Reckitt Benckiser’s US marketing and medical sales general manager for infant formula and child nutrition, Patrick Sly, added: “Whether parents and caregivers choose to breastfeed, formula-feed or supplement, we know that providing infants with the best start is essential. The new NeuroPro formula gives parents and caregivers the option to provide an infant formula with a MFGM and DHA blend for brain-building benefits similar to breast milk for their infants.”
‘Similar to breast milk’
The comparison with human milk has been a thorn in the side of the infant formula industry in recent years; the World Health Organization (WHO) has long held strict standards in relation to the marketing of infant formula products, which are generally considered a ‘next resort’ to breastfeeding.
Specifically, WHO advises brands not to “undermine recommended breastfeeding practices” by suggesting that infant formula products are suitable for infants younger than six months, should be delivered by bottle or using teats, are equal or superior to breastmilk, or can act as a replacement to breastmilk entirely.
But companies have consistently come dangerously close to contravening the guidance, increasingly using claims like “our closest formula to breastmilk yet”.
In February, a report by the Changing Markets Foundation found Nestlé had repeatedly described its infant formula products as “closest to”, “inspired by” and “following the example of” human breastmilk in markets such as Hong Kong, the US and Spain.
Enfamil’s description of NeuroPro as “inspired my human milk”, “similar to breast milk”, “the best start in life” and “recommended by pediatricians” is likely to reignite the debate around infant formula brands and their interpretation of WHO’s guidance.
Mead Johnson also said that Enfamil NeuroPro was the first infant formula in the US “to have a fat-protein blend of brain-building MFGM and DHA previously only found in breast milk”.
Asked whether the company was still committed to WHO’s guidance, a spokesperson for Mead Johnson told FoodBev: “Our goal is to produce the best possible nutrition products for children who are fed infant formula and we strive to understand the composition of human milk in working toward that goal.

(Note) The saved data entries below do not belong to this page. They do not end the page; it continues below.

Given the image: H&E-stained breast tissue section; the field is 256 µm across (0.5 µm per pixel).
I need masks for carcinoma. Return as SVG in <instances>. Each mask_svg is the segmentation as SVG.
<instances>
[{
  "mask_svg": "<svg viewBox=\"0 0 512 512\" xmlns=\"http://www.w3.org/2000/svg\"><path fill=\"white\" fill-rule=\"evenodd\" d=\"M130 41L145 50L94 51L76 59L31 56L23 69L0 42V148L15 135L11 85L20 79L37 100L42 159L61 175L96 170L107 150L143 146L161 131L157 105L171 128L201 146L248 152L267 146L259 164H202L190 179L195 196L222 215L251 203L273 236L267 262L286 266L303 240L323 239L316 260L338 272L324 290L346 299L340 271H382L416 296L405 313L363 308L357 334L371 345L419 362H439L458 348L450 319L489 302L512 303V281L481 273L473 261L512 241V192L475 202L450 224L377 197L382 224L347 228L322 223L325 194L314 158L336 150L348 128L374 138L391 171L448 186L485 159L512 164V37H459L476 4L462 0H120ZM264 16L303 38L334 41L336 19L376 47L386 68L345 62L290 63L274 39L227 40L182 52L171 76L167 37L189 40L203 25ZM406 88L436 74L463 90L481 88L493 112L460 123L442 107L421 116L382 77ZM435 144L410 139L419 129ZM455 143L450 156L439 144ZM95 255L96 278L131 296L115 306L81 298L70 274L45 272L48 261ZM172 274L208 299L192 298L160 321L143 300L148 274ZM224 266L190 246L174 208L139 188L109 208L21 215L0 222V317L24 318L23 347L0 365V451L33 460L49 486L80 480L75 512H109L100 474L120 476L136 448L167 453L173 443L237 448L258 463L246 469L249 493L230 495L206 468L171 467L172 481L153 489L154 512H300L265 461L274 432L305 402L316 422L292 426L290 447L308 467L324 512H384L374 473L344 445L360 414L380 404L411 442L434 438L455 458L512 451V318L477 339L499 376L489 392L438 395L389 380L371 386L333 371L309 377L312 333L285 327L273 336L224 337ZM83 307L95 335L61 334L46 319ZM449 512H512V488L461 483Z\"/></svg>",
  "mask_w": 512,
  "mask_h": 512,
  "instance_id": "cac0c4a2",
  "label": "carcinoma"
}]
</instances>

Enfamil NeuroPro is our newest offering in our portfolio of products that has been backed by decades of research on human milk and multiple clinical studies on its brain-building nutrition.
“While the WHO code was never adopted as law or regulation in the United States, we operate in a manner consistent with the aims of the WHO code, which are to ensure the proper use of breast milk substitutes and help ensure safe and adequate nutrition for infants, whether they are fed breast milk or infant formula.”